** WORK REQUIRED **
Copy out the listing below word for word, every line of it, but leave out the pictures.

** MATERIAL FOR THIS TASK **
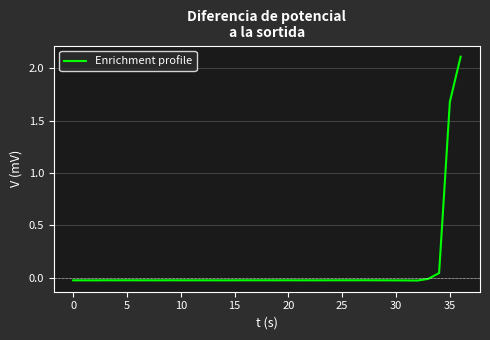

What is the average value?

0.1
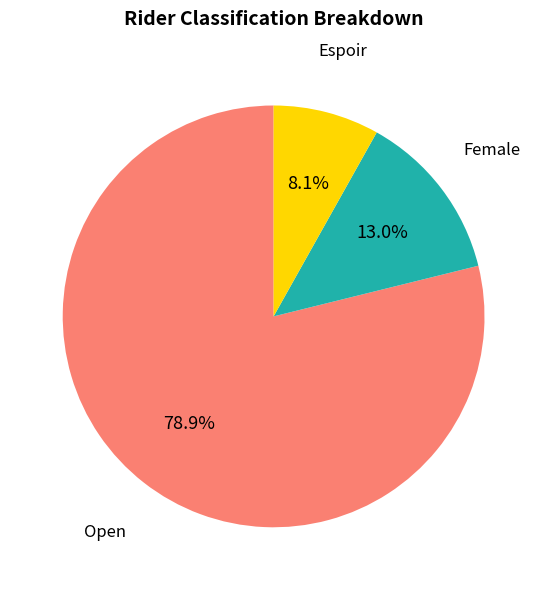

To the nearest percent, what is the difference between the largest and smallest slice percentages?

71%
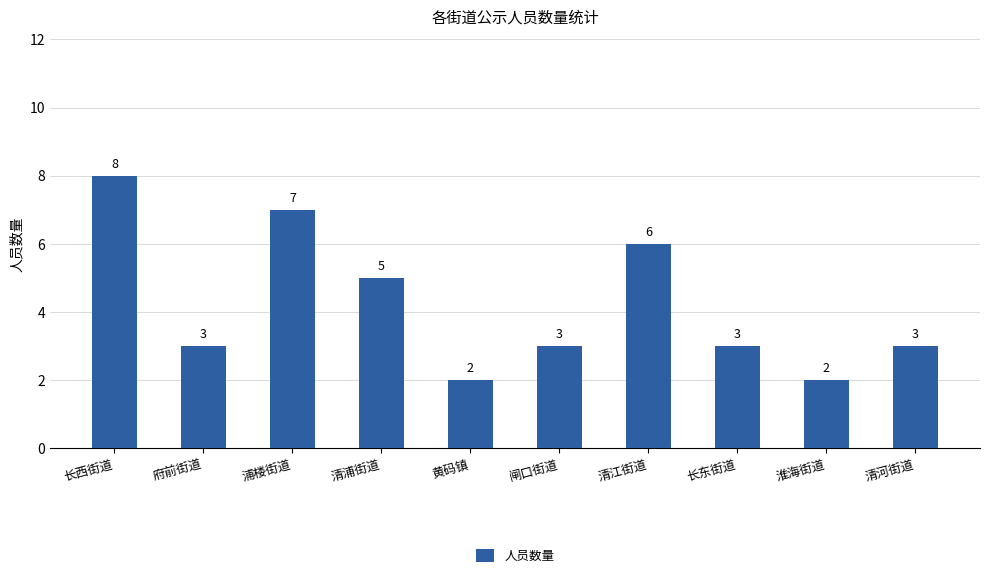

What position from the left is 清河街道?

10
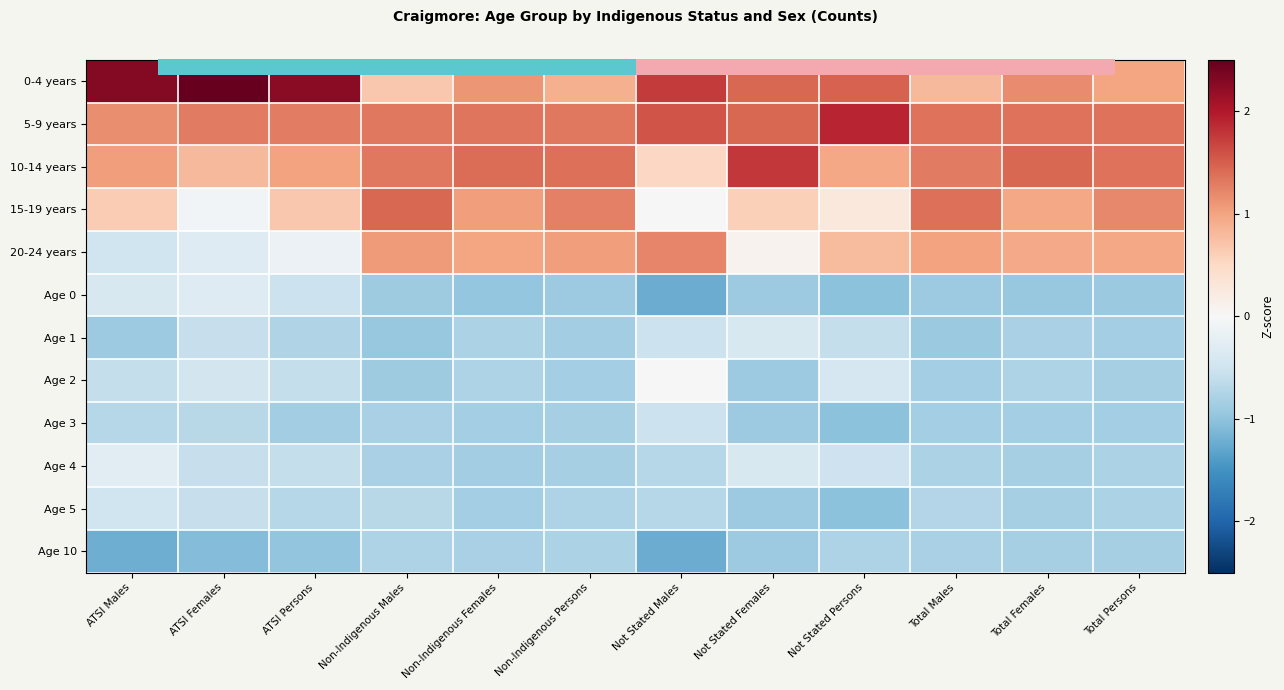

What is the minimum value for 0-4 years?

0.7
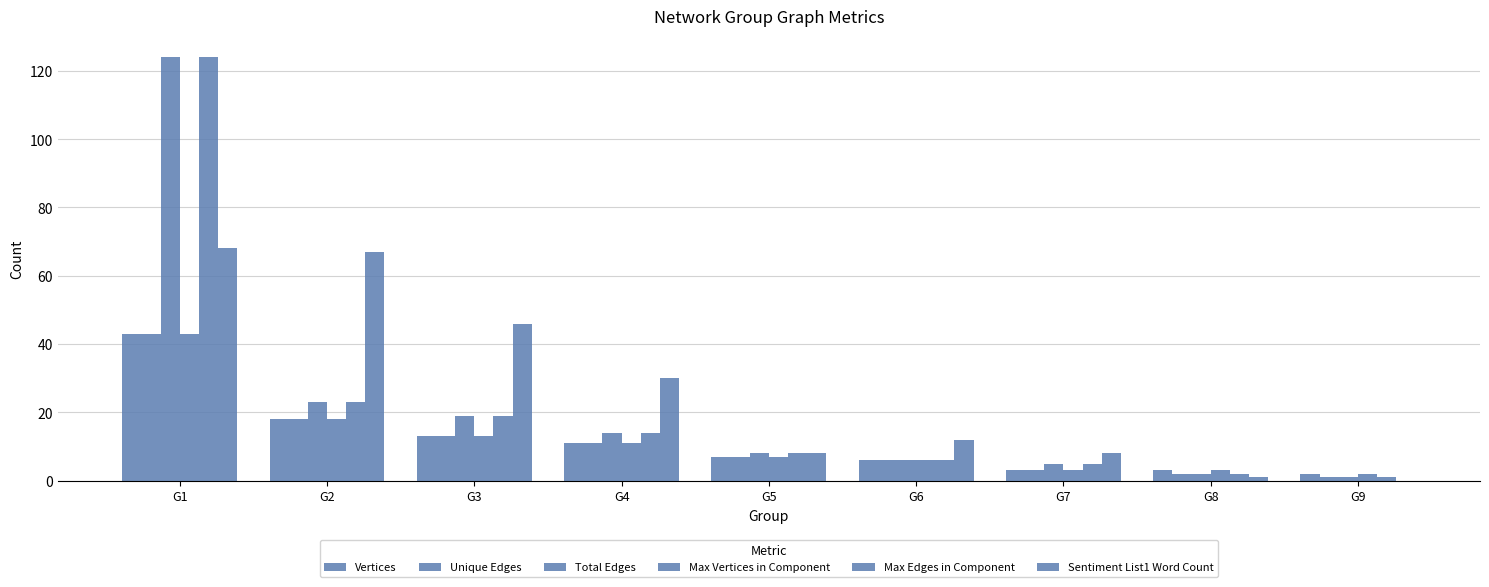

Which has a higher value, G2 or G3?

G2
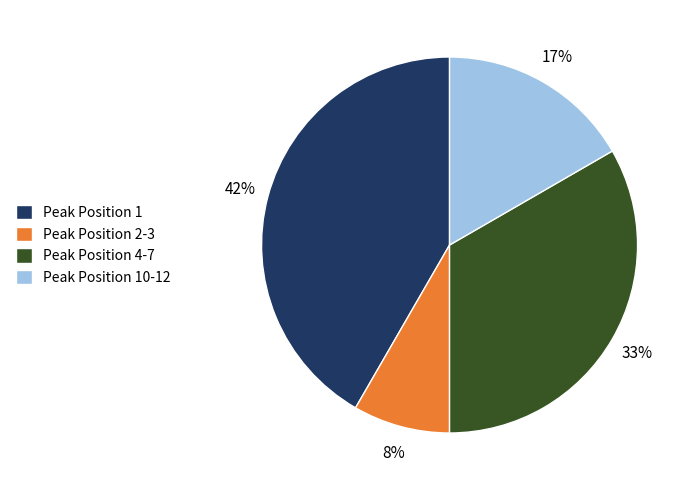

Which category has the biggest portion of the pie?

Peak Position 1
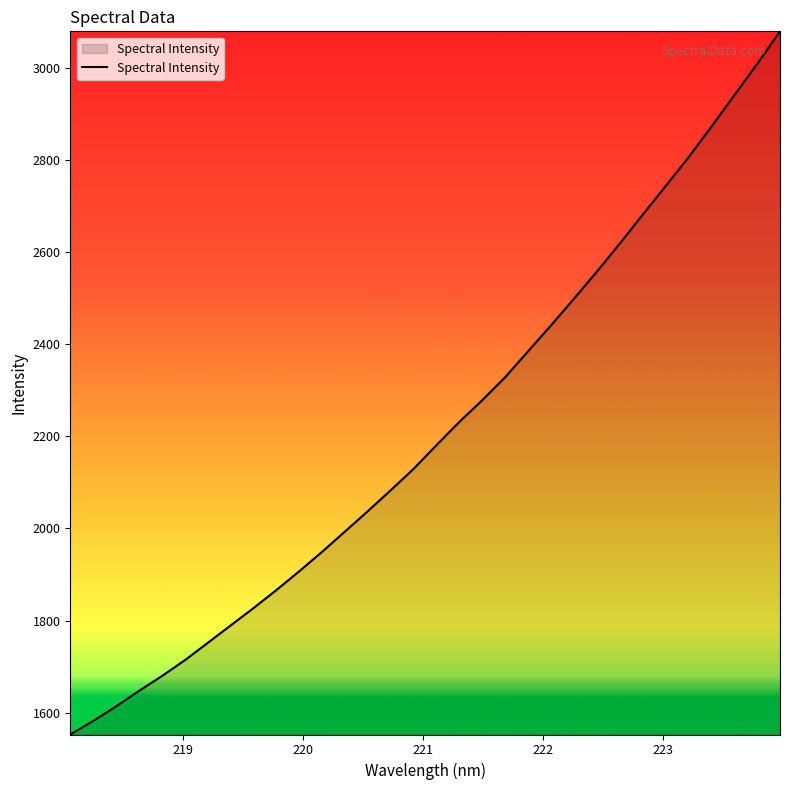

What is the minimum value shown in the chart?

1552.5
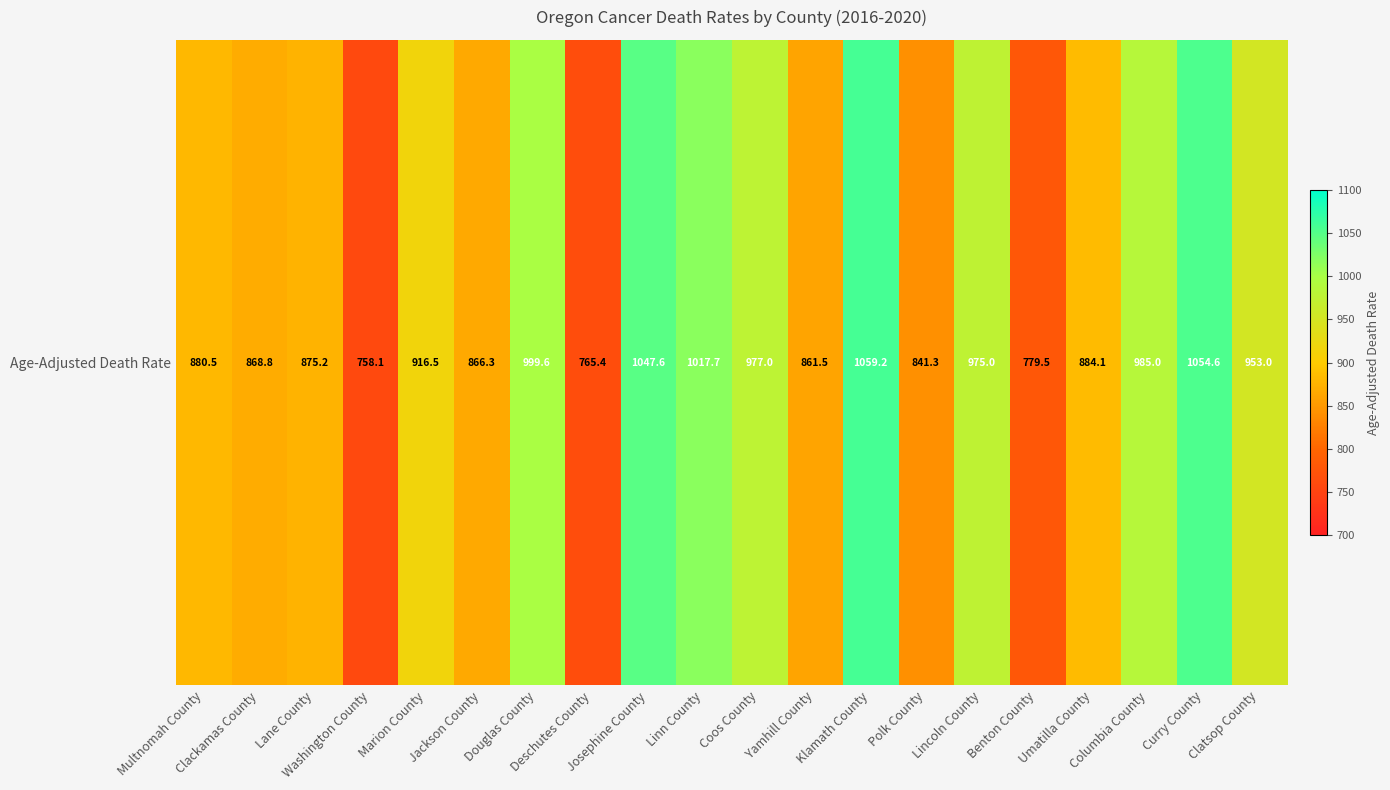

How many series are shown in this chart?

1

** RESULT BELOW **
What is the average value?

0.1

To the nearest percent, what is the difference between the largest and smallest slice percentages?

71%

What position from the left is 清河街道?

10

What is the minimum value for 0-4 years?

0.7

Which has a higher value, G2 or G3?

G2

Which category has the biggest portion of the pie?

Peak Position 1

What is the minimum value shown in the chart?

1552.5

How many series are shown in this chart?

1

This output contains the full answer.